Removing the manual processes from accounts payable increases efficiency, streamlining the workflow from receipt of invoice to payment. It becomes a touchless process that captures the invoice data and related documents, matches to approved purchase order, codes to the relevant entity and general ledger code, and posts to the finance system ready for payment within minutes of the invoice arriving.
Added to this increased efficiency, are full visibility and audit trail of the invoice in real time, increased cashflow forecasting, more accurate KPI reporting and stronger compliance and risk mitigation. Automated workflows ensure adherence to internal policies & regulatory requirements. This reduces fraud risks and strengthens financial controls.
A well-built Accounts Payable Automation solution business case enables finance leaders to demonstrate how Accounts Payable Automation aligns with strategic objectives, delivers tangible financial benefits, and positions the organisation for long-term success.
Describe the state of accounts payable now and the impact on the business if the processes continue without automation. Explain what will happen to the processes and team if automation is implemented, make reference to the idententified risks and follow this with a recommendation for the investment. It should be written in the form of a persuasive story that captures and keeps the attention of the reader but also allows them the fully understand what is being proposed without further reading.

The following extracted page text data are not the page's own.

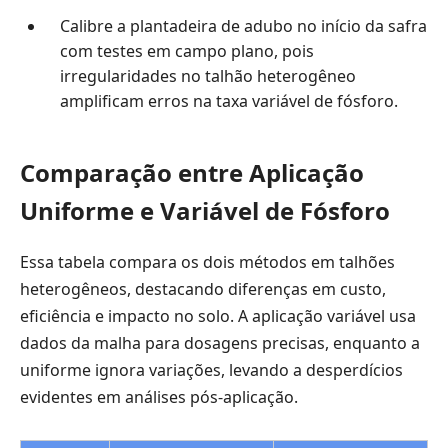
Calibre a plantadeira de adubo no início da safra
com testes em campo plano, pois
irregularidades no talhão heterogêneo
amplificam erros na taxa variável de fósforo.
Comparação entre Aplicação
Uniforme e Variável de Fósforo
Essa tabela compara os dois métodos em talhões
heterogêneos, destacando diferenças em custo,
eficiência e impacto no solo. A aplicação variável usa
dados da malha para dosagens precisas, enquanto a
uniforme ignora variações, levando a desperdícios
evidentes em análises pós-aplicação.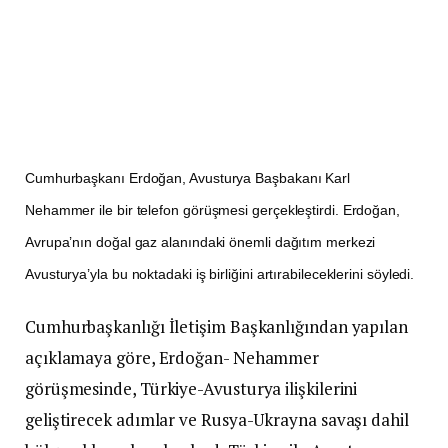
Cumhurbaşkanı Erdoğan, Avusturya Başbakanı Karl
Nehammer ile bir telefon görüşmesi gerçekleştirdi. Erdoğan,
Avrupa’nın doğal gaz alanındaki önemli dağıtım merkezi
Avusturya’yla bu noktadaki iş birliğini artırabileceklerini söyledi.
Cumhurbaşkanlığı İletişim Başkanlığından yapılan
açıklamaya göre, Erdoğan- Nehammer
görüşmesinde, Türkiye-Avusturya ilişkilerini
geliştirecek adımlar ve Rusya-Ukrayna savaşı dahil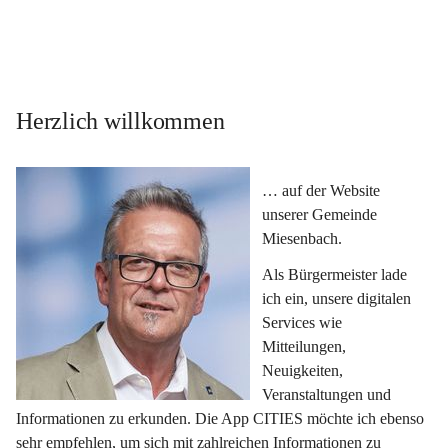
Herzlich willkommen
… auf der Website 
unserer Gemeinde 
Miesenbach.
Als Bürgermeister lade 
ich ein, unsere digitalen 
Services wie 
Mitteilungen, 
Neuigkeiten, 
Veranstaltungen und 
Informationen zu erkunden. Die App CITIES möchte ich ebenso 
sehr empfehlen, um sich mit zahlreichen Informationen zu 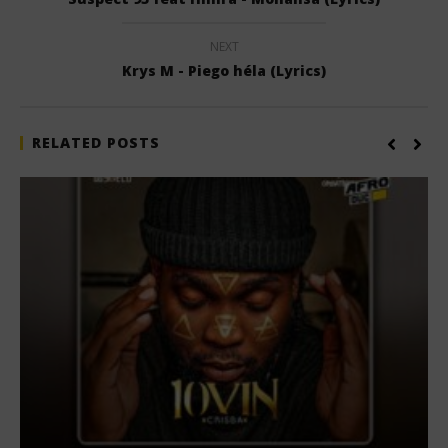
NEXT
Krys M - Piego héla (Lyrics)
RELATED POSTS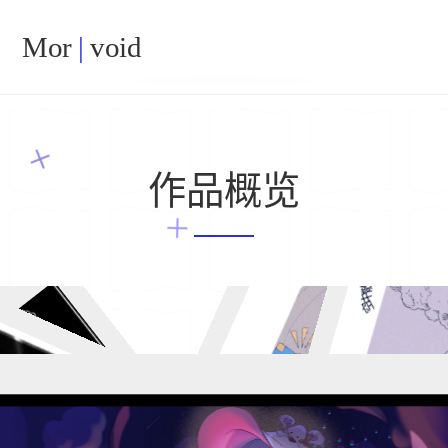
Mor
|
void
作品概览
空中散步
洛
爱学习的精灵遇
魔法书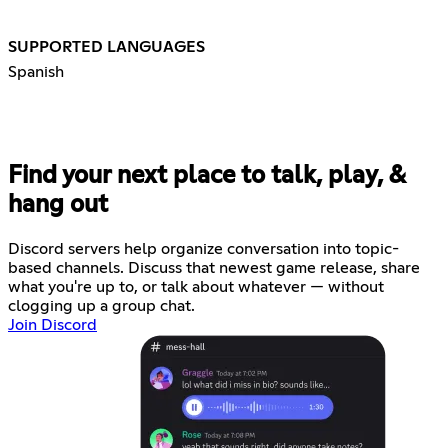
SUPPORTED LANGUAGES
Spanish
Find your next place to talk, play, &
hang out
Discord servers help organize conversation into topic-
based channels. Discuss that newest game release, share
what you're up to, or talk about whatever — without
clogging up a group chat.
Join Discord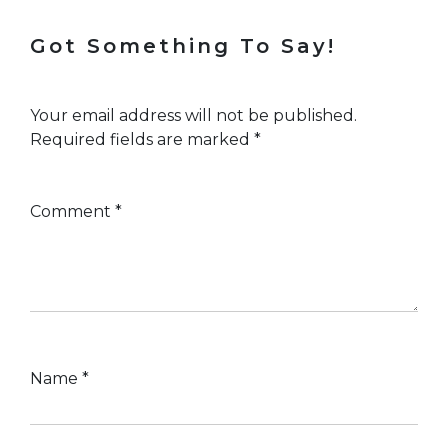
Got Something To Say!
Your email address will not be published.
Required fields are marked
*
Comment
*
Name
*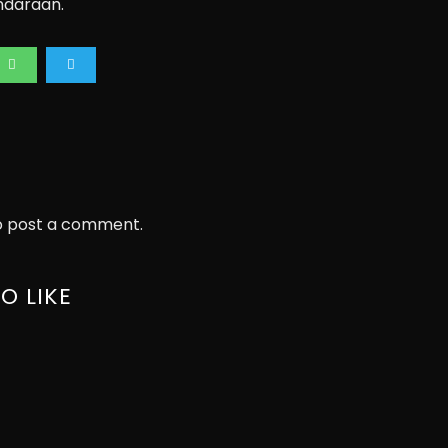
ndaraan.
 post a comment.
O LIKE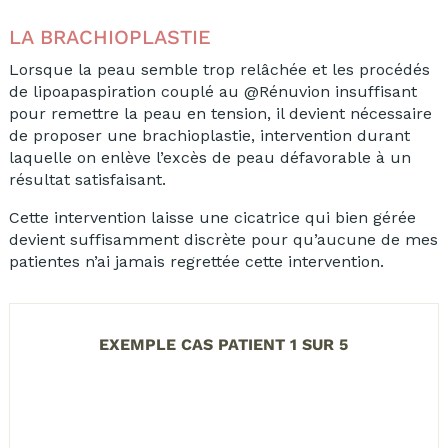
LA BRACHIOPLASTIE
Lorsque la peau semble trop relâchée et les procédés
de lipoapaspiration couplé au @Rénuvion insuffisant
pour remettre la peau en tension, il devient nécessaire
de proposer une brachioplastie, intervention durant
laquelle on enlève l’excès de peau défavorable à un
résultat satisfaisant.
Cette intervention laisse une cicatrice qui bien gérée
devient suffisamment discrète pour qu’aucune de mes
patientes n’ai jamais regrettée cette intervention.
EXEMPLE CAS PATIENT 1 SUR 5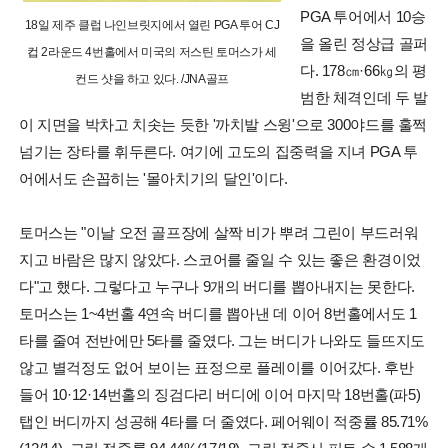
PGA 투어에서 10승
18일 제주 클럽 나인브릿지에서 열린 PGA 투어 CJ
을 올린 정상급 골퍼
컵 2라운드 4번홀에서 미국의 저스틴 토머스가 세
다. 178㎝·66㎏의 평
컨드 샷을 하고 있다. /JNA골프
범한 체격인데 두 발
이 지면을 박차고 치솟는 듯한 '까치발 스윙'으로 300야드를 훌쩍
넘기는 장타를 휘두른다. 여기에 고도의 집중력을 지녀 PGA 투
어에서도 손꼽히는 '몰아치기의 달인'이다.
토머스는 "이날 오전 골프장에 살짝 비가 뿌려 그린이 부드러워
지고 바람은 많지 않았다. 스코어를 줄일 수 있는 좋은 환경이었
다"고 했다. 그렇다고 누구나 9개의 버디를 뽑아내지는 못한다.
토머스는 1~4번홀 4연속 버디를 뽑아낸 데 이어 8번홀에서도 1
타를 줄여 전반에만 5타를 줄였다. 그는 버디가 나와도 들뜨지도
않고 별걱정도 없어 보이는 표정으로 플레이를 이어갔다. 후반
들어 10·12·14번홀의 징검다리 버디에 이어 마지막 18번홀(파5)
탭인 버디까지 성공해 4타를 더 줄였다. 페어웨이 적중률 85.71%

This phase focuses on giving a clear picture of the current state of AP operations, including the people, processes, and technology in place. A thorough assessment of how invoices are received, processed, and paid is essential and will expose the areas that are in need of improvement. Mapping out the existing workflow allows the business to highlight the inefficiencies and specific challenges that must be addressed by the automation solution. Don’t forget the downstream activities too, such as missed early payment discounts, duplicate invoice payments and unnecessary late fees. These secondary pain points are crucial for building the financial analysis later.
It should list details such as technical environment and impact, number of proposed users, commercials such as length of contract and setup and annual costs. Details of training and support, and a proposed start and finish timeline for the project.
Quantified benefits are measurable, data-driven advantages that are realised by implementing automation. These benefits are typically expressed in financial terms, operational improvements, or efficiency gains, providing concrete evidence to justify the investment and are used in the financial analysis in section 4.
Qualitative benefits refer to the non-financial advantages that are not so easily measured in monetary terms but are significant value. These benefits enhance efficiency, contribute to employee satisfaction, enable better supplier relationships and overall business agility.
• Net Present Value (NPV): Future value of cost savings & benefits.
• Return on Investment (ROI): (Total Benefits - Costs) / Costs × 100%.
• Payback Period: Time required to recover initial investment.
The first step is to look at cost savings, refer to Section 3 for the quantified benefits as a guide of what to include.
Step 2 is to forecast future cashflow over a 3-5 year period. This cash flow forecast should then be adjusted for risk factors. A ‘discount rate’ reflecting risk and opportunity cost is often used. This is usually the Weighted Average Cost of Capital (WACC) based on the company's cost of capital, risk factors, and alternative investment opportunities. If the company doesn’t have a defined WACC it can use industry-standard discount rates. For process automation, companies often use 8-12% based on the level of risk and return expectations.
The last step is to use these adjusted cash flows in the Net Present Value (NPV) and Return on Investment (ROI) formulas to evaluate project feasibility.
Detailing the risks in the business case shows that challenges have been identified as
potentially having an impact on the success of the project. Planning a strategy to mitigate these risks in advance will increase trust with stakeholders responsible, show a balanced approach to investment that is focused on long-term success rather than short-term gains.
Include information about the proposed solution, the costs and ROI and payback term and afirm recommendation to proceed, highlighting the positive financial and operational impact expected, including any additional information that influenced the choice of supplier. Following the conclusion, the next steps should outline a clear action plan as follows:
• Identify all stakeholders that are needed to secure final approval
• Confirming budget allocation
• Establish a detailed project plan from the chosen solution provider
• Appoint a project team and define key milestones
• Initiate a plan to communicate project progress and milestones achieved.